The Bass Rock, Evie Wyld Jonathan Cape
Surging out of the sea, the Bass Rock has for centuries watched over the lives that pass under its shadow on the Scottish mainland. Across the centuries the fates of three women are linked: to this place, to each other. In the early 1700s, Sarah, accused of being a witch, flees for her life. In the aftermath of the Second World War, Ruth navigates a new house, a new husband and the strange waters of the local community. Six decades later, the house stands empty. Viv, mourning the death of her father, catalogues Ruth’s belongings and discovers her place in the past – and perhaps a way forward.
Nightshade, Annalena McAfee Harvill Secker
Eve Laing, once the muse of an infamous painter, is now an artist herself.

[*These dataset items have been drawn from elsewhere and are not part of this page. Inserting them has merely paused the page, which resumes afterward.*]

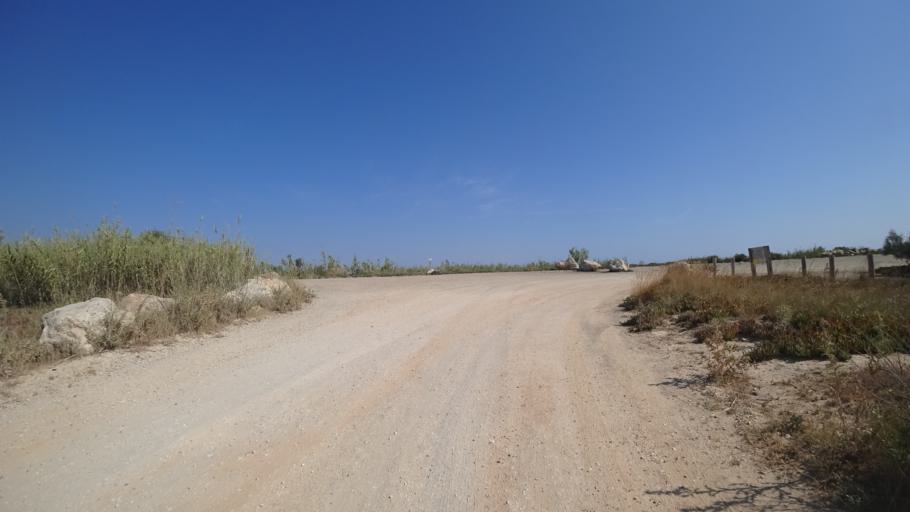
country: FR
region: Languedoc-Roussillon
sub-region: Departement des Pyrenees-Orientales
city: Le Barcares
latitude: 42.7779
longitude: 3.0371
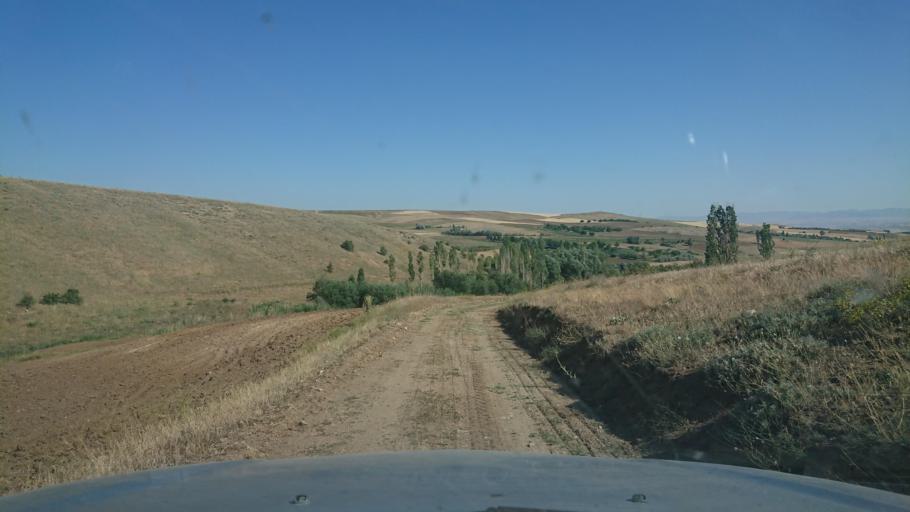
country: TR
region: Aksaray
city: Agacoren
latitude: 38.8383
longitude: 33.9261
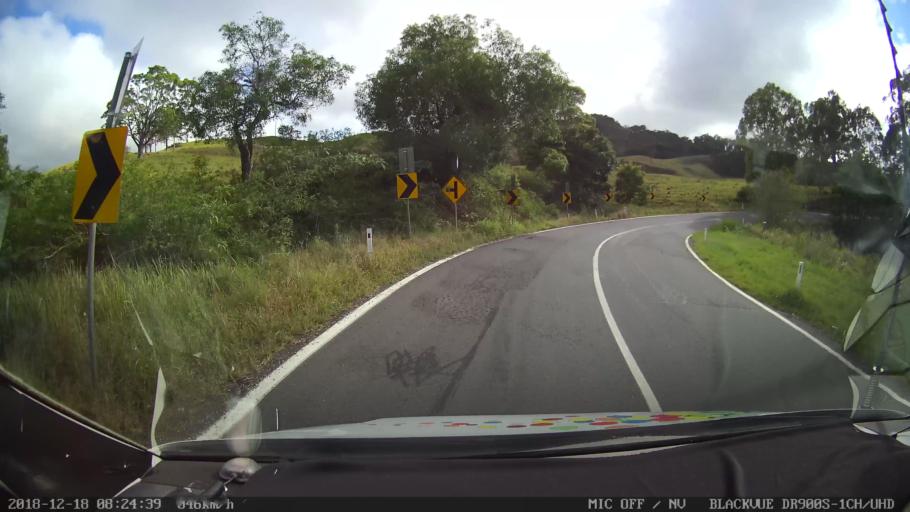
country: AU
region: New South Wales
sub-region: Kyogle
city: Kyogle
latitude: -28.3219
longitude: 152.7358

But she feels she has sacrificed her career for her family and she resents the global success of her old college roommate, now a celebrity of the international conceptual art scene. When Eve embarks on her most ambitious work yet, she takes a wrecking ball to her comfortable life, jettisoning her marriage for a beautiful young lover, a drifter half her age, who seems to share her single-minded creative vision. Nightshade charts Eve’s nocturnal walk through London, from her former family home in the west of the city back to her studio, a converted factory in the east, where her recently completed masterpiece hangs and a fatal reckoning awaits.